Task directions: Copy out each line of the data below that contains the word "shown".

Images of plotted data
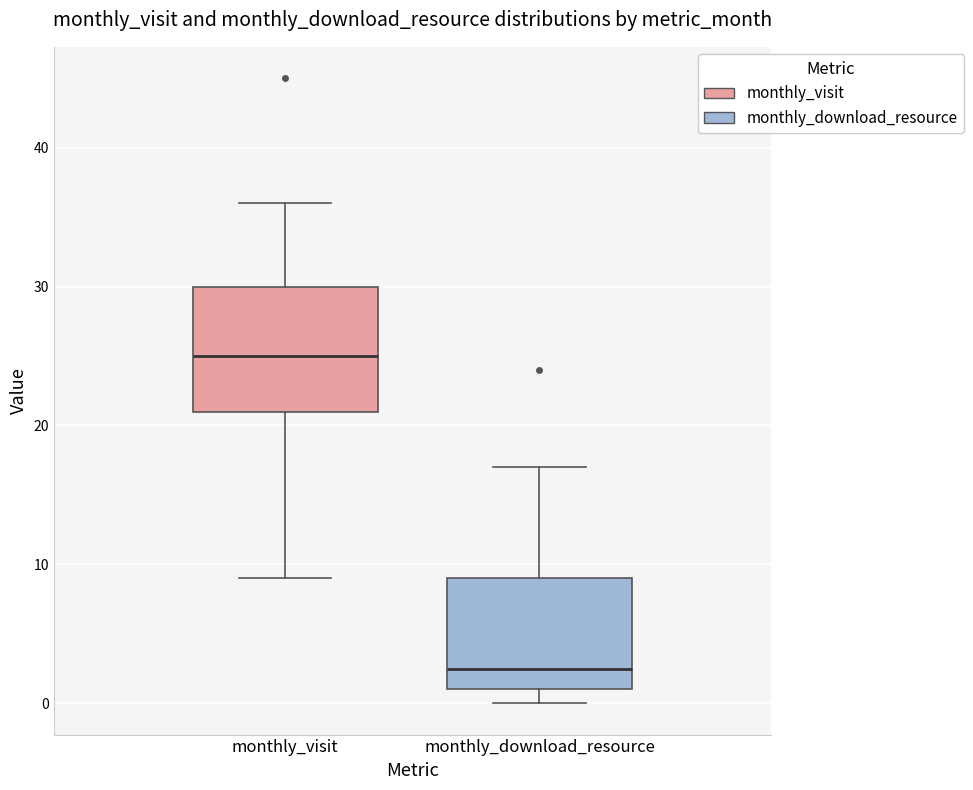

Reading left to right, read every box against the y-axis: the position of its median line, the range the box covers, and the ends of its whiskers. The values are not printed on the chart, so give them approximately, as read against the axis.

monthly_visit: median 25, box 21 to 30, whiskers 9 to 36
monthly_download_resource: median 3, box 1 to 9, whiskers 0 to 17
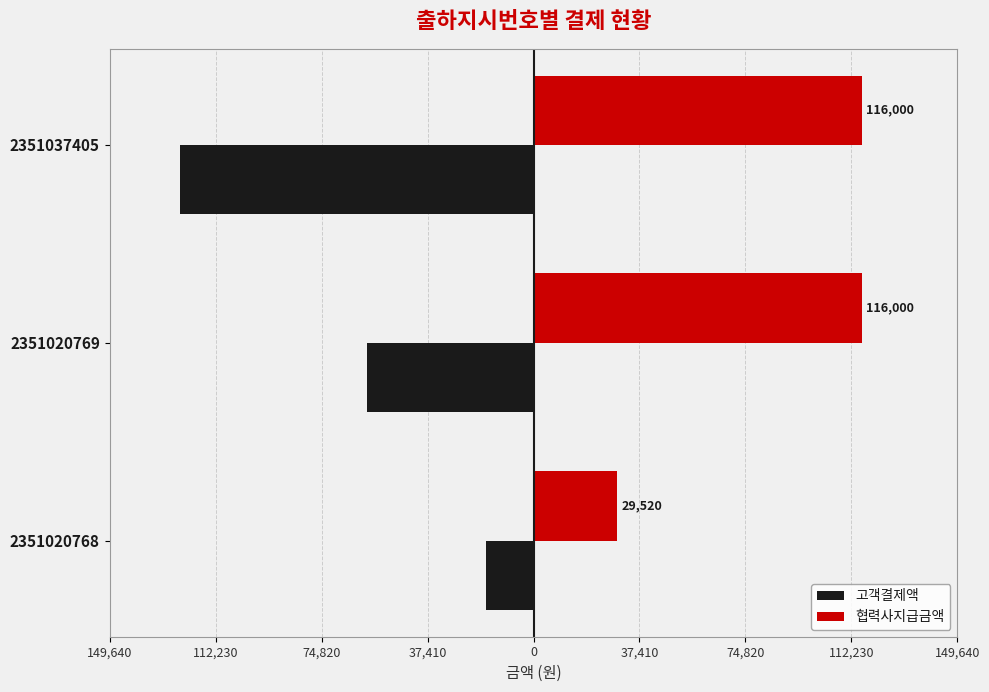

What is the difference between the maximum and minimum values in the 고객결제액 series?

107800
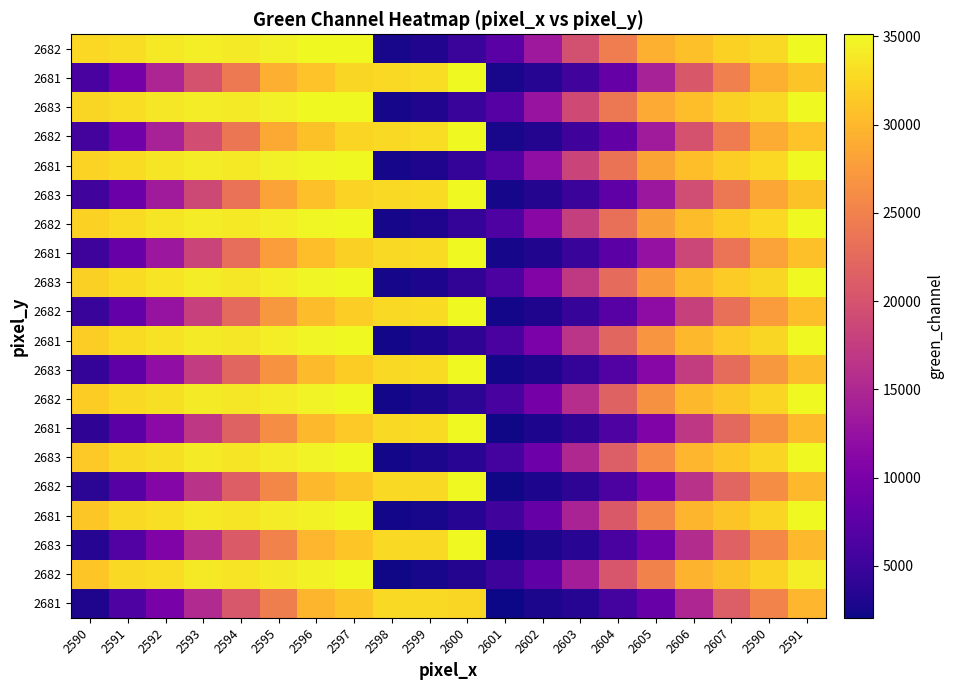

What is the difference between the highest and lowest values at 2603?

16285.8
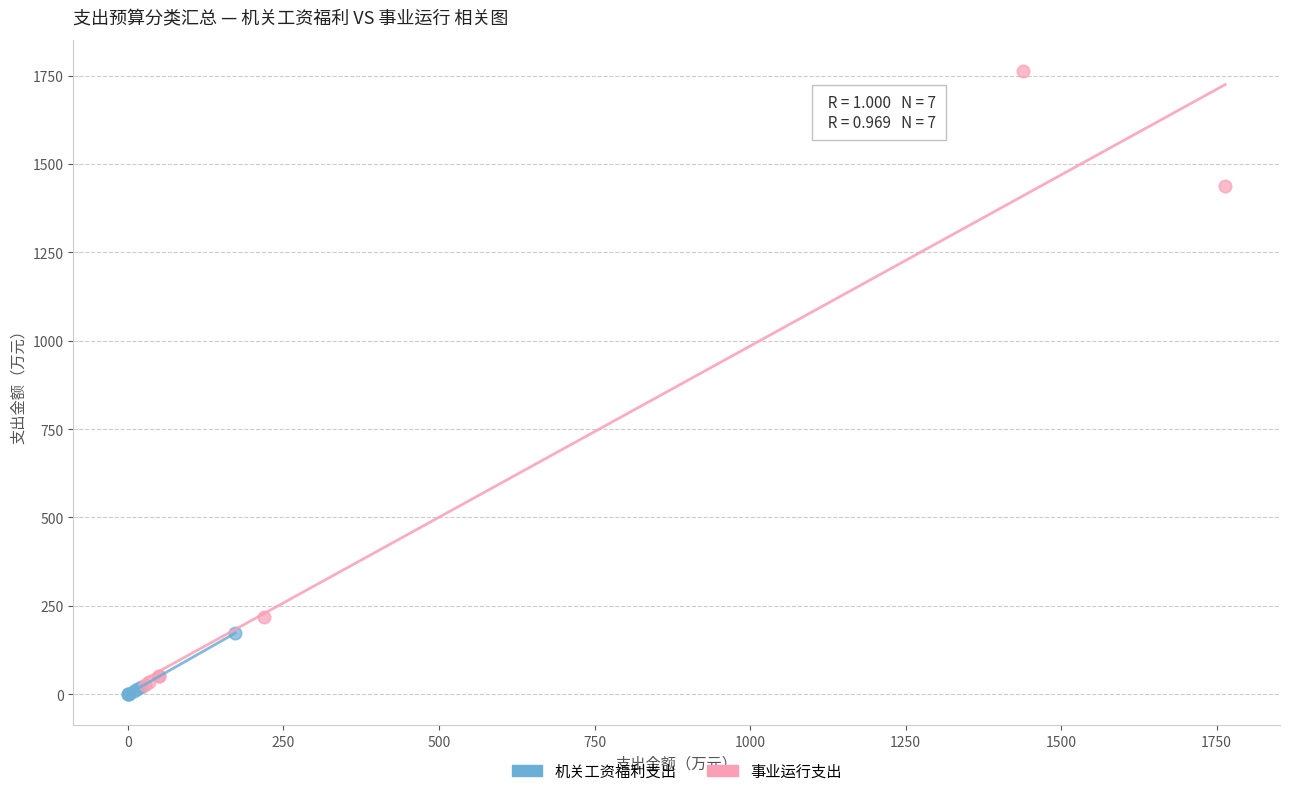

What are all the series names shown in the legend?

机关工资福利支出, 事业运行支出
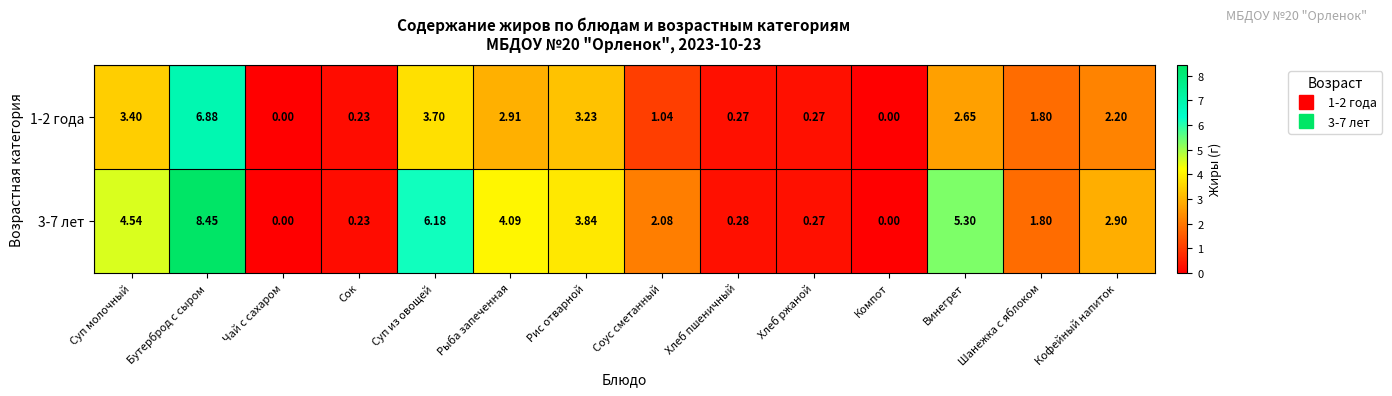

What is the difference between the highest and lowest values at Рис отварной?

0.6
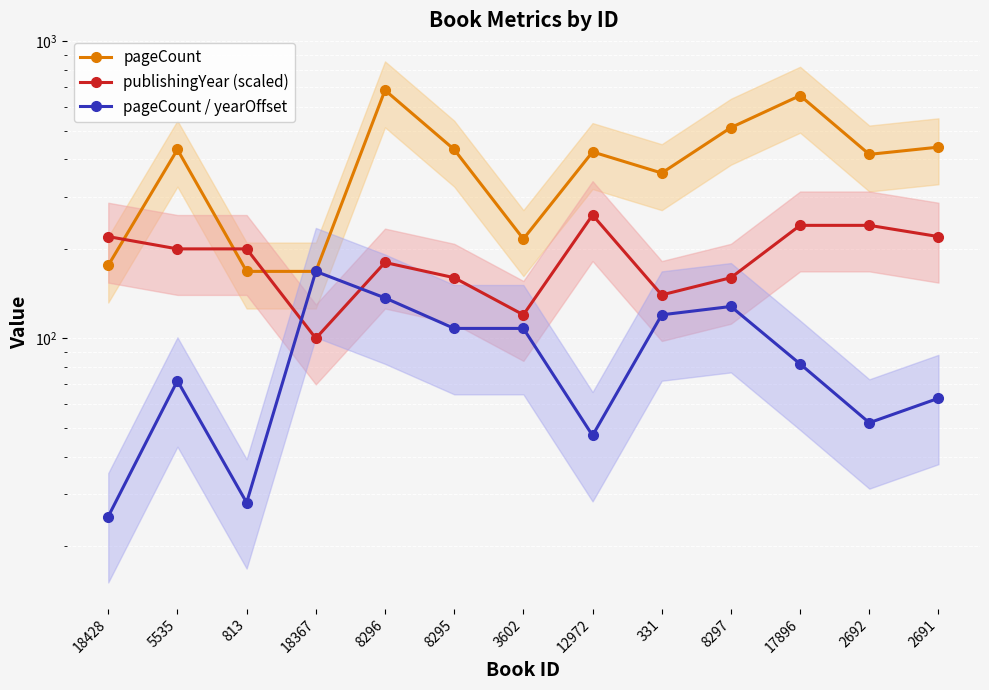

How many series are shown in this chart?

3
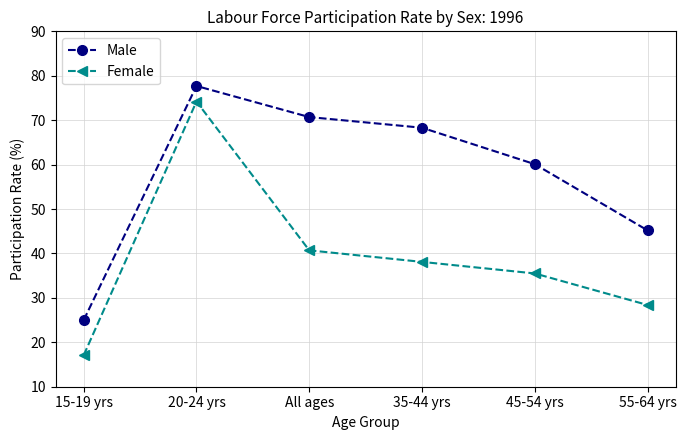

What is the minimum value shown in the chart?

17.1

Problem solution:
What are all the series names shown in the legend?
How many series are shown in this chart?
What is the minimum value shown in the chart?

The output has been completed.